Building Early Years Innovation with AI

Building Early Years Innovation with AI

 

Oxford Edge x Babyzone Early Years Sprint 

 Students and researchers from the University of Oxford, Cambridge, UCL and beyond came together for a 24-hour early years innovation sprint hosted by Oxford Edge and Babyzone, focused on how AI can support children and families in the first five years of life. 

Over just 24 hours, teams moved from problem statements to working demos -  and in one case, a live prototype deployed by 10.30am - exploring how AI can be used responsibly to support children and families in the first five years of life. 

A key enabler of this was the AI Competency Centre at the University of Oxford, which acted as the sprint’s technical and tooling partner. By providing free access to API keys and AI tooling support, the Centre made it possible for teams to build and iterate at real-world speed. 

Participants used tools such as Lovable, ChatGPT, Canva, Gemini and modern deployment platforms like Vercel to build and iterate quickly.  

 

Responsible AI for the First Five Years 

The sprint opened with a panel on “AI in Early Childhood Innovation”, bringing together founders, researchers and practitioners to explore how AI can be used safely and meaningfully with children: 

  • How to design AI experiences that are screen-light and relationship-heavy 
  • How to build for real children’s speech, frustration and neurodiversity 
  • How to ensure AI closes, rather than widens, gaps for under-served families 

What the Teams Built 

In less than a day, teams produced impressive prototypes tackling real early years challenges: 

  • 🏆First Prize – SenseTies 
    SenseTies reframed “challenging behaviour” as sensory processing difficulty. Their tool helps parents log triggers, spot patterns and receive personalised sensory support plans, which can be shared between home, nursery and other practitioners. Judges praised its clinical grounding, privacy-conscious design and scalability. 
  • 💡Bonus Award – In-Between 
    In-Between focused on the reality of overstretched parents who still want to be present with their children. The concept uses gentle prompts on a parent’s phone to turn everyday “in-between” moments – bus rides, walks, queues – into small pockets of imaginative play and connection, without adding to anyone’s to-do list. 

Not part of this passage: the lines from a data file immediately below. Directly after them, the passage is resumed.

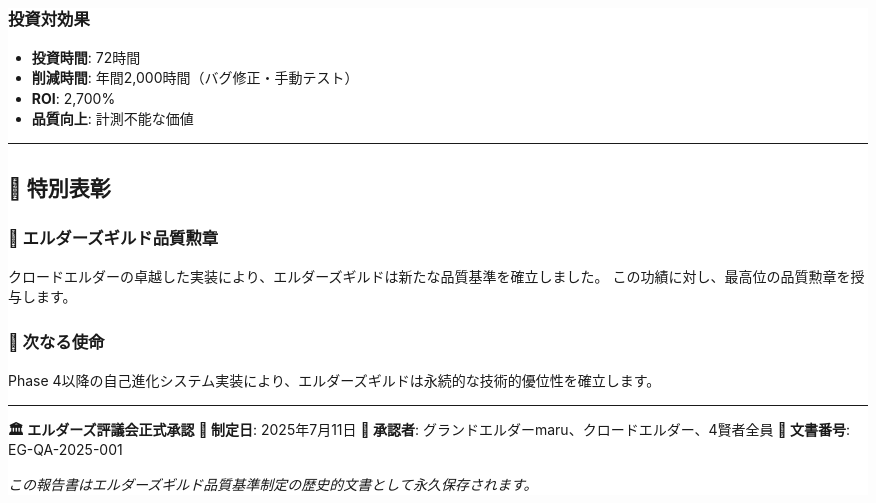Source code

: ### **投資対効果**
- **投資時間**: 72時間
- **削減時間**: 年間2,000時間（バグ修正・手動テスト）
- **ROI**: 2,700%
- **品質向上**: 計測不能な価値

---

## 🌟 **特別表彰**

### **🏅 エルダーズギルド品質勲章**
クロードエルダーの卓越した実装により、エルダーズギルドは新たな品質基準を確立しました。
この功績に対し、最高位の品質勲章を授与します。

### **🎯 次なる使命**
Phase 4以降の自己進化システム実装により、エルダーズギルドは永続的な技術的優位性を確立します。

---

**🏛️ エルダーズ評議会正式承認**
**📅 制定日**: 2025年7月11日
**🔏 承認者**: グランドエルダーmaru、クロードエルダー、4賢者全員
**📜 文書番号**: EG-QA-2025-001

*この報告書はエルダーズギルド品質基準制定の歴史的文書として永久保存されます。*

Other standout ideas included: 

  • An AI storytelling app that turns family conflicts into age-appropriate stories and role-play prompts to build empathy and self-regulation. 
  • A sensory-rich early science app helping young children, including those with SEND, explore seasons, weather and plant growth through inclusive, interactive play. 

Across the sprint, AI was used not to replace parenting, but to support better conversations, richer play and more tailored support around each child.

Thank you to the AI Competency Centre for being our technical and tooling partner, and for making this kind of responsible, hands-on innovation possible.